E un coraggioso sognatore. Perché decide di unire i puntini del suo passato, trasformandoli in t-shirt personalizzate. E uniche

Per farlo inizia dalla base: si iscrive a un corso per fare a mano le serigrafie. Sa che l’unicità del suo prodotto nasce anche dalla tecnica che applicherà e dall’amore che potrà metterci, maglietta dopo maglietta. Poi passa alla parte più giocosa: che cosa mettere sulle t-shirt? La risposta la trova nel suo primo mestiere – e passione. La musica. Non aspetta di avere una pagina Facebook per lanciarsi. Non aspetta di essere il migliore tra gli stampatori, per provarci.

Ci prova.

Punto.

T-shirt personalizzate che di nome fanno… Sclebez!

Sceglie di iniziare con Jimi Hendrix, “perché era mancino e suonava la chitarra al contrario”. E poi abbraccia altri miti rockettari. Tutti riuniti sotto la sua marca, Sclebez. Che a leggerla la prima volta mi ricordava un sacco Squerez, il disco d’esordio dei Lunapop. Invece no, in comune col Cremonini meshato lui ha solo l’ispirazione dialettale. Dal triestino – sclebez significa senza valore, buono a nulla. Ma nella sua famiglia veniva usato al contrario: un posto sclebez sarà anche senza valore, ma per te ne ha un sacco. Ognuno di noi ha i suoi posti sclebez, eccome!

Di Alessandro mi hanno colpito la fantasia, lo stile, il coraggio… ma soprattutto che ha creato le magliette che piacciono a lui senza esperienze pregresse, senza preconcetti, senza “non ce la posso fare”. Averle realizzate è già avercela fatta. Il suo successo andrà costruito giorno dopo giorno – speriamo che sia più paziente di molti di noi, che entriamo in crisi alla domanda “quante ne hai vendute?”.

L’applauso andrebbe fatto per il tentativo, più che per la riuscita.

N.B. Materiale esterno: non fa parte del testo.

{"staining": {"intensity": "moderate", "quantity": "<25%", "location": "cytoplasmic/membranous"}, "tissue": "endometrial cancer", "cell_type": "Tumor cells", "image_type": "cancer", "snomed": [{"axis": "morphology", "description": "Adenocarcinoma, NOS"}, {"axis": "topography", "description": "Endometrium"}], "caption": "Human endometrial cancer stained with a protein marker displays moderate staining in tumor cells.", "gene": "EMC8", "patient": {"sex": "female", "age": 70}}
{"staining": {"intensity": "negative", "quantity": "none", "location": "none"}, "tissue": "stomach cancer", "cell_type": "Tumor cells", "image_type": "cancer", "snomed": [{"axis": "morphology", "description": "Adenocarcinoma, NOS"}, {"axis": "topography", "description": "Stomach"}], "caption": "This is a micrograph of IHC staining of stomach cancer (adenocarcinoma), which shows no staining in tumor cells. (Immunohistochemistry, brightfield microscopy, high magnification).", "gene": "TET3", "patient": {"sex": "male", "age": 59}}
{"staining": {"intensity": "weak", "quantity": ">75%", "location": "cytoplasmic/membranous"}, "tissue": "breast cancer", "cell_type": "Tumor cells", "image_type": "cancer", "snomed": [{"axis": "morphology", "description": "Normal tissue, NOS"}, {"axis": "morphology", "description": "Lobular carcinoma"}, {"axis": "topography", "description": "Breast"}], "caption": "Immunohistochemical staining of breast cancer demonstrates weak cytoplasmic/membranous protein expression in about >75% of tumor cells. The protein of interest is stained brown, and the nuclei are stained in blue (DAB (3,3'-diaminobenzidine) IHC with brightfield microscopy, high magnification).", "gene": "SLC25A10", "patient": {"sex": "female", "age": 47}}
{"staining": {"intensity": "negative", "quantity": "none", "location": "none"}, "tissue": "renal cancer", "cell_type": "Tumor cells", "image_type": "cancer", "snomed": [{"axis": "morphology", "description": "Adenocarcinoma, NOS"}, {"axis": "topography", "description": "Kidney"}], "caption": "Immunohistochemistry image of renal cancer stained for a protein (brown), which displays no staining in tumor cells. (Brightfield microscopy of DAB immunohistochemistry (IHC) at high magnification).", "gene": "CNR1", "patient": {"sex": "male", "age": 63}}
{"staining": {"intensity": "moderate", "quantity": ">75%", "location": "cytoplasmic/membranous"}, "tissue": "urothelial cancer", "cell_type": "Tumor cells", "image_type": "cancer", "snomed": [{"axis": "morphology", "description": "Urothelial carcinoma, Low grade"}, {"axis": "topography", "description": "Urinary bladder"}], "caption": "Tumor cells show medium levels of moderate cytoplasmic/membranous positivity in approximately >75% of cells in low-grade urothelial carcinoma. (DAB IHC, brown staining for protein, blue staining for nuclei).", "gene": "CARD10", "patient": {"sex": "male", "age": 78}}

E il lunedì è il giorno ideale per tentare. Ognuno di noi ha nel cassetto la sua maglietta personalizzata. Il suo romanzo. La sua arte. Che aspetta solo di trovare un lunedì giusto, per essere accolta nel mondo. Come Stefano, che ogni giorno sceglie una nuova piazza. Non vedo l’ora Alessandro dedichi una t-shirt anche alla sua, di chitarra.